→ What this task involves: Make a word-for-word copy of the entries below from their first line through the line with "is not acceptable).", and add nothing.

[Saved entries]
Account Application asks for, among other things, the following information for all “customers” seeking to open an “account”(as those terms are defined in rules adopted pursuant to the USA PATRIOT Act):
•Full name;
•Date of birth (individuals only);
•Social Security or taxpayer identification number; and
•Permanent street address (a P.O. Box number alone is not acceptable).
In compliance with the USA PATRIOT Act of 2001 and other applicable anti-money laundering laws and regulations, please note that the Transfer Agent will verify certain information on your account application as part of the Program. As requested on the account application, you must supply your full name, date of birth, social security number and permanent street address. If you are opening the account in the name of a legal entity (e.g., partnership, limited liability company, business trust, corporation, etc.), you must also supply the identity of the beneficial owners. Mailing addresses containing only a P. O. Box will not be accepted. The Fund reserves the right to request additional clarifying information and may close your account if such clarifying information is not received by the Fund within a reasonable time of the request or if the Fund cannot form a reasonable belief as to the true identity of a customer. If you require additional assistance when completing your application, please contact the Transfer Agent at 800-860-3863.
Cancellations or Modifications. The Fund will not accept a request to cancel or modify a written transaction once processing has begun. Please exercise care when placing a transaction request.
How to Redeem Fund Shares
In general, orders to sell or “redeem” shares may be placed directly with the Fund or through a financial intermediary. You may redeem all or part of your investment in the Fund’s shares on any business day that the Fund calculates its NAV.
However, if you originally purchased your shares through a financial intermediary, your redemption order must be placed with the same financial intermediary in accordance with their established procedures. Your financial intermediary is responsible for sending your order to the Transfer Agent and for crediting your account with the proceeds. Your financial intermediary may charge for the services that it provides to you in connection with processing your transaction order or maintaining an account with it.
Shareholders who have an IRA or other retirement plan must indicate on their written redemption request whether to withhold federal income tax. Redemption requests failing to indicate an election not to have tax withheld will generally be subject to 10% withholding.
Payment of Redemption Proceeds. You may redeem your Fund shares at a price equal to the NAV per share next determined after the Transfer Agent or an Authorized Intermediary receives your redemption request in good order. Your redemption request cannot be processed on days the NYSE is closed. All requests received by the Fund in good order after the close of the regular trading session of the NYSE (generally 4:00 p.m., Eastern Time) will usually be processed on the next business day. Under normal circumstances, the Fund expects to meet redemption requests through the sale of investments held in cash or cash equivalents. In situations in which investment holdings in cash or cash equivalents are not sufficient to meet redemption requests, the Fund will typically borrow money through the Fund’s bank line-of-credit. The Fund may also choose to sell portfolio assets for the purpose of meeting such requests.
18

→ Task output:
Account Application asks for, among other things, the following information for all “customers” seeking to open an “account”(as those terms are defined in rules adopted pursuant to the USA PATRIOT Act):
•Full name;
•Date of birth (individuals only);
•Social Security or taxpayer identification number; and
•Permanent street address (a P.O. Box number alone is not acceptable).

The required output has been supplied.